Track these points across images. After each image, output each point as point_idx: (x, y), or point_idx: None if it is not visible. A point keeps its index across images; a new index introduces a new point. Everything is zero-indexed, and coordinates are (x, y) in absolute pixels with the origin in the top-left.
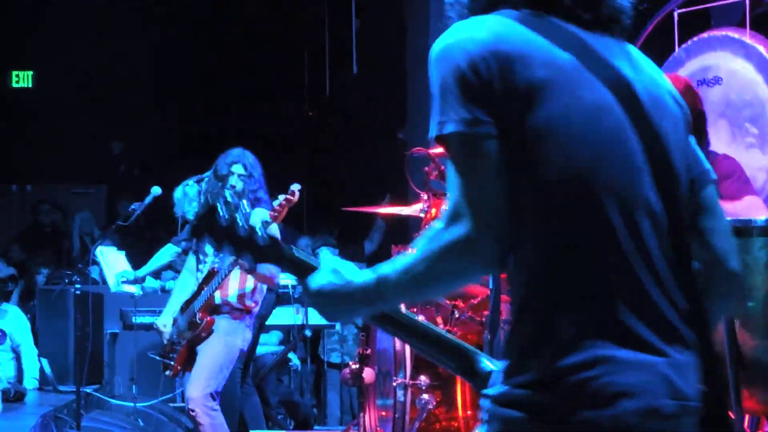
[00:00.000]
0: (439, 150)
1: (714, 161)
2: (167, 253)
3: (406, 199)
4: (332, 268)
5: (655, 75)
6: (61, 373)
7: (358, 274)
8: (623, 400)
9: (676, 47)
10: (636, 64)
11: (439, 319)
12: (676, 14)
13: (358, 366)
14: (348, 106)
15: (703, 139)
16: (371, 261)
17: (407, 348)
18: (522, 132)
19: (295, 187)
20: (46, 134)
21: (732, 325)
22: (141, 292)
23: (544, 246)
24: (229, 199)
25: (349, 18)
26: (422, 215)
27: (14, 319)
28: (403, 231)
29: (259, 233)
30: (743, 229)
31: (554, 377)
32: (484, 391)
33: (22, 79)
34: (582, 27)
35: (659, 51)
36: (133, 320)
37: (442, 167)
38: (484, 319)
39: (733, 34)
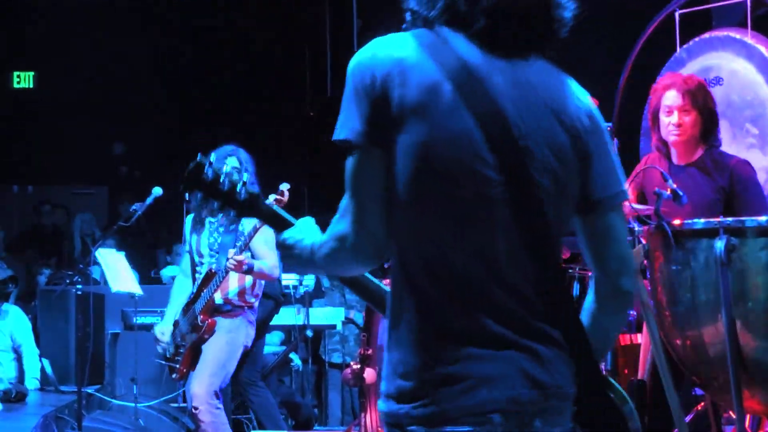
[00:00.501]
0: None
1: (728, 164)
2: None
3: None
4: (301, 226)
5: (555, 101)
6: (62, 374)
7: (311, 236)
8: (482, 390)
9: (678, 47)
10: (530, 90)
11: None
12: (677, 14)
13: (359, 366)
14: None
15: (713, 139)
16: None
17: None
18: (394, 149)
19: (284, 187)
20: (47, 135)
21: (733, 327)
22: (142, 293)
23: (407, 259)
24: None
25: (351, 18)
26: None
27: (15, 320)
28: None
29: (240, 188)
30: (744, 230)
31: (424, 374)
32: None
33: (24, 80)
34: (491, 46)
35: (661, 51)
36: (134, 321)
37: None
38: None
39: (734, 34)
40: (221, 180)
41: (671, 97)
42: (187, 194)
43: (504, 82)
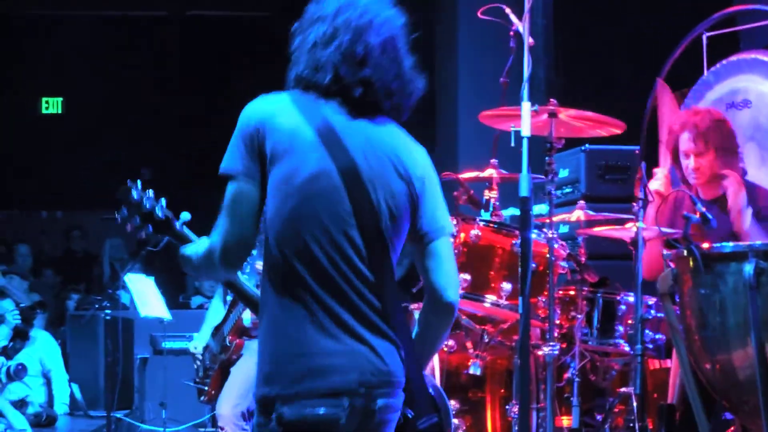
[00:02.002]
0: (469, 175)
1: (754, 192)
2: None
3: None
4: (199, 242)
5: (395, 155)
6: (91, 398)
7: (201, 247)
8: (335, 377)
9: (705, 70)
10: (377, 144)
11: (468, 344)
12: (705, 37)
13: None
14: None
15: (736, 168)
16: (401, 286)
17: (437, 373)
18: (267, 182)
19: None
20: (75, 160)
21: (763, 350)
22: (170, 317)
23: (271, 271)
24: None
25: None
26: (451, 239)
27: (44, 345)
28: None
29: (158, 210)
30: None
31: (289, 365)
32: None
33: (52, 106)
34: (350, 108)
35: (688, 74)
36: (163, 345)
37: (471, 192)
38: (513, 344)
39: (762, 56)
40: (143, 202)
41: (685, 141)
42: (116, 211)
43: (358, 139)
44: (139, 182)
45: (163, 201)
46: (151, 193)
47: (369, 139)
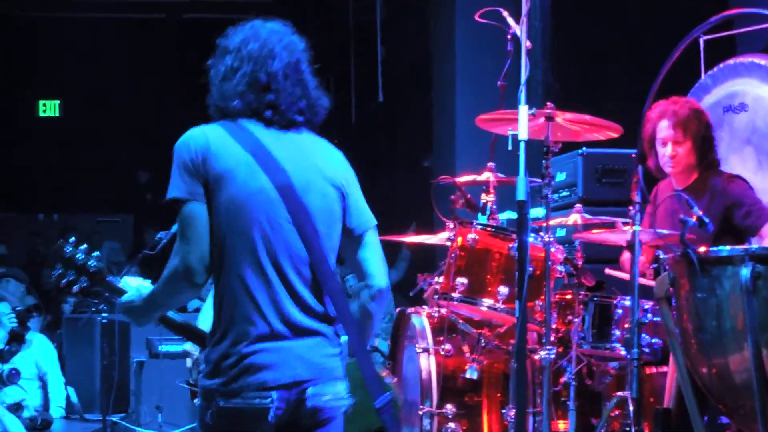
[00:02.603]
0: (466, 178)
1: (723, 181)
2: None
3: (432, 228)
4: (134, 290)
5: (320, 162)
6: (87, 402)
7: (146, 290)
8: (266, 373)
9: (702, 74)
10: (304, 155)
11: (465, 348)
12: (702, 41)
13: None
14: (374, 134)
15: (710, 161)
16: (397, 290)
17: (434, 377)
18: (213, 205)
19: None
20: (72, 163)
21: (759, 354)
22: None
23: (220, 280)
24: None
25: (375, 46)
26: (448, 243)
27: (40, 348)
28: (429, 259)
29: (92, 263)
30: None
31: (225, 364)
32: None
33: (49, 109)
34: (274, 127)
35: (685, 77)
36: (159, 349)
37: (468, 196)
38: (510, 348)
39: (759, 60)
40: (77, 256)
41: (663, 129)
42: (51, 270)
43: (286, 151)
44: (72, 239)
45: (95, 254)
46: (83, 246)
47: (296, 151)
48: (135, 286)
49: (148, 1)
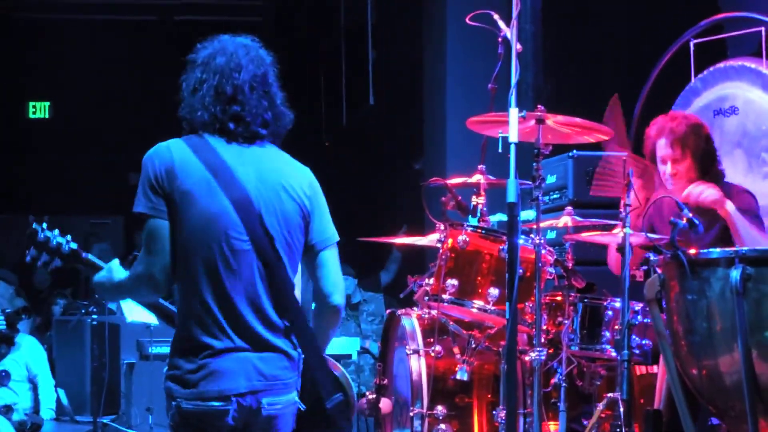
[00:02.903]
0: (457, 181)
1: (731, 192)
2: None
3: (423, 230)
4: (108, 268)
5: (283, 178)
6: (77, 404)
7: (118, 274)
8: (226, 380)
9: (693, 77)
10: (267, 173)
11: (455, 349)
12: (692, 44)
13: (375, 396)
14: (365, 136)
15: (713, 174)
16: (388, 291)
17: (424, 378)
18: (176, 221)
19: None
20: (63, 165)
21: (749, 356)
22: (157, 323)
23: (183, 293)
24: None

**What you are asked to do**:
Your answer must be an exact copy of the data above, minus its pictures.

**Solution for this task**:
Track these points across images. After each image, output each point as point_idx: (x, y), or point_idx: None if it is not visible. A point keeps its index across images; a new index introduces a new point. Everything is zero-indexed, and coordinates are (x, y) in absolute pixels with the origin in the top-left.
[00:00.000]
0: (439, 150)
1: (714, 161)
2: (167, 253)
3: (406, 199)
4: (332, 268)
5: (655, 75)
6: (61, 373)
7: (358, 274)
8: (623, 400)
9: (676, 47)
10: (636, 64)
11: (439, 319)
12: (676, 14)
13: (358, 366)
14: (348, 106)
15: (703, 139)
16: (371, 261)
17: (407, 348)
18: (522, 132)
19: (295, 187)
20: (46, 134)
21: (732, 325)
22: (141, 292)
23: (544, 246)
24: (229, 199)
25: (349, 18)
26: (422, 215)
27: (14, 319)
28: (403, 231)
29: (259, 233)
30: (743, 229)
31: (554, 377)
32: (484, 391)
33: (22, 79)
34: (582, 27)
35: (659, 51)
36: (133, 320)
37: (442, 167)
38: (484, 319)
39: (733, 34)
[00:00.501]
0: None
1: (728, 164)
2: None
3: None
4: (301, 226)
5: (555, 101)
6: (62, 374)
7: (311, 236)
8: (482, 390)
9: (678, 47)
10: (530, 90)
11: None
12: (677, 14)
13: (359, 366)
14: None
15: (713, 139)
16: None
17: None
18: (394, 149)
19: (284, 187)
20: (47, 135)
21: (733, 327)
22: (142, 293)
23: (407, 259)
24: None
25: (351, 18)
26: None
27: (15, 320)
28: None
29: (240, 188)
30: (744, 230)
31: (424, 374)
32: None
33: (24, 80)
34: (491, 46)
35: (661, 51)
36: (134, 321)
37: None
38: None
39: (734, 34)
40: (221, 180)
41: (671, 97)
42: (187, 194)
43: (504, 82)
[00:02.002]
0: (469, 175)
1: (754, 192)
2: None
3: None
4: (199, 242)
5: (395, 155)
6: (91, 398)
7: (201, 247)
8: (335, 377)
9: (705, 70)
10: (377, 144)
11: (468, 344)
12: (705, 37)
13: None
14: None
15: (736, 168)
16: (401, 286)
17: (437, 373)
18: (267, 182)
19: None
20: (75, 160)
21: (763, 350)
22: (170, 317)
23: (271, 271)
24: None
25: None
26: (451, 239)
27: (44, 345)
28: None
29: (158, 210)
30: None
31: (289, 365)
32: None
33: (52, 106)
34: (350, 108)
35: (688, 74)
36: (163, 345)
37: (471, 192)
38: (513, 344)
39: (762, 56)
40: (143, 202)
41: (685, 141)
42: (116, 211)
43: (358, 139)
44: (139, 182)
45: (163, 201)
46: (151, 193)
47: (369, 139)
[00:02.603]
0: (466, 178)
1: (723, 181)
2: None
3: (432, 228)
4: (134, 290)
5: (320, 162)
6: (87, 402)
7: (146, 290)
8: (266, 373)
9: (702, 74)
10: (304, 155)
11: (465, 348)
12: (702, 41)
13: None
14: (374, 134)
15: (710, 161)
16: (397, 290)
17: (434, 377)
18: (213, 205)
19: None
20: (72, 163)
21: (759, 354)
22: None
23: (220, 280)
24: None
25: (375, 46)
26: (448, 243)
27: (40, 348)
28: (429, 259)
29: (92, 263)
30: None
31: (225, 364)
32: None
33: (49, 109)
34: (274, 127)
35: (685, 77)
36: (159, 349)
37: (468, 196)
38: (510, 348)
39: (759, 60)
40: (77, 256)
41: (663, 129)
42: (51, 270)
43: (286, 151)
44: (72, 239)
45: (95, 254)
46: (83, 246)
47: (296, 151)
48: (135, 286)
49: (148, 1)
[00:02.903]
0: (457, 181)
1: (731, 192)
2: None
3: (423, 230)
4: (108, 268)
5: (283, 178)
6: (77, 404)
7: (118, 274)
8: (226, 380)
9: (693, 77)
10: (267, 173)
11: (455, 349)
12: (692, 44)
13: (375, 396)
14: (365, 136)
15: (713, 174)
16: (388, 291)
17: (424, 378)
18: (176, 221)
19: None
20: (63, 165)
21: (749, 356)
22: (157, 323)
23: (183, 293)
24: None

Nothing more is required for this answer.